I don't see a problem with asking to see your partner's phone, though. No reason why he can't ask her to hand it over on the spot.

Marvellousmadness · 02/12/2021 12:40

🚩🚩🚩🚩🚩🚩🚩🚩

ravenmum · 02/12/2021 12:47

The trouble is that if they know you are suspicious, they are more likely to delete messages. Though you might be lucky - my exh knew I was suspicious, but also didn't think I'd catch him.
Asking to look at someone's phone is controlling, as you are effectively saying "Show me your phone or I'll assume you're a liar". So: also problematic.

I do feel bad about having snooped on my exh. I wish he'd left me instead. But I also feel sorry that I waited quite so long, trying out everything else I could think of first, as the mind games during that period were very bad for my mental health; I was on quite a high level of ADs, couldn't sleep or work properly, and it took a long time to work through the gaslighting issues. (When I said I wanted to move out with the kids, without proof, he told me I was being horrible for doing that to them, and I believed him, and stayed, and hated myself.)

Enginesear · 02/12/2021 12:49

Thanks for all the continued replies, they’re really appreciated.

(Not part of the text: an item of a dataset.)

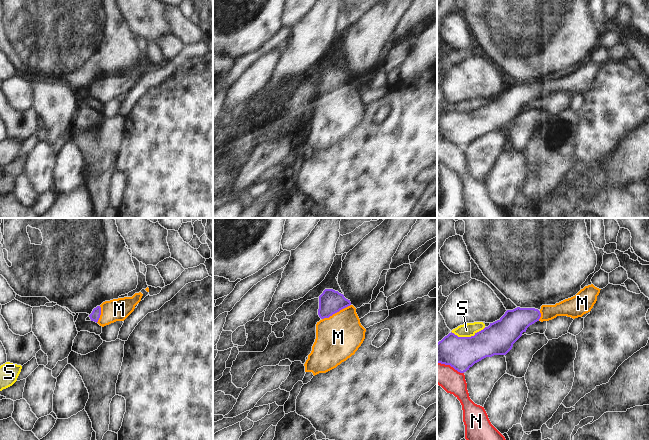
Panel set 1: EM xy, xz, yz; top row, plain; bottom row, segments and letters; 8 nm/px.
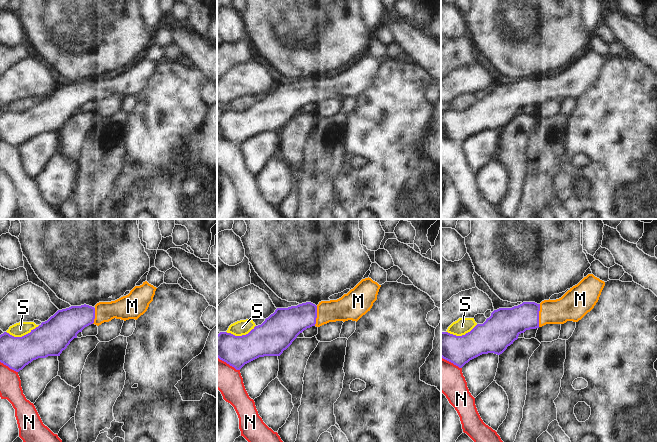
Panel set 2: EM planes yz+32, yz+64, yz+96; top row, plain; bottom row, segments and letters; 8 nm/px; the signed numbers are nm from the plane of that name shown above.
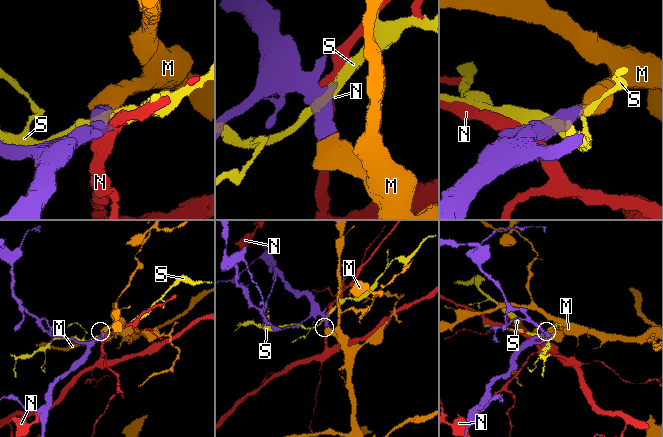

It’s an interesting discussion about whether or not to check a partners phone in cases like this. I’ve read all the replies and thought very carefully about both sides of the argument, and have decided that I’m not going to check her phone. I just can’t. It would feel like an act of distrust and trying to catch her out...despite the bleak picture painted by the replies here, I still hang on to the hope that my wife and Steve’s relationship is still at the stage where it’s a platonic friendship that has crossed some boundaries, rather than a physical or emotional affair.

The plan is to talk to her about it, set out my point of view and boundaries, without any accusations or insinuating, and gauge her response. She’ll either engage in the conversation and we’ll come to a resolution, or she’ll try and shut me down with gaslighting tactics. And that will tell me, if not explicitly in black and white, more or less what I need to know.

OP posts:
PleasantBirthday · 02/12/2021 12:49

Good luck, I hope it all works out for you.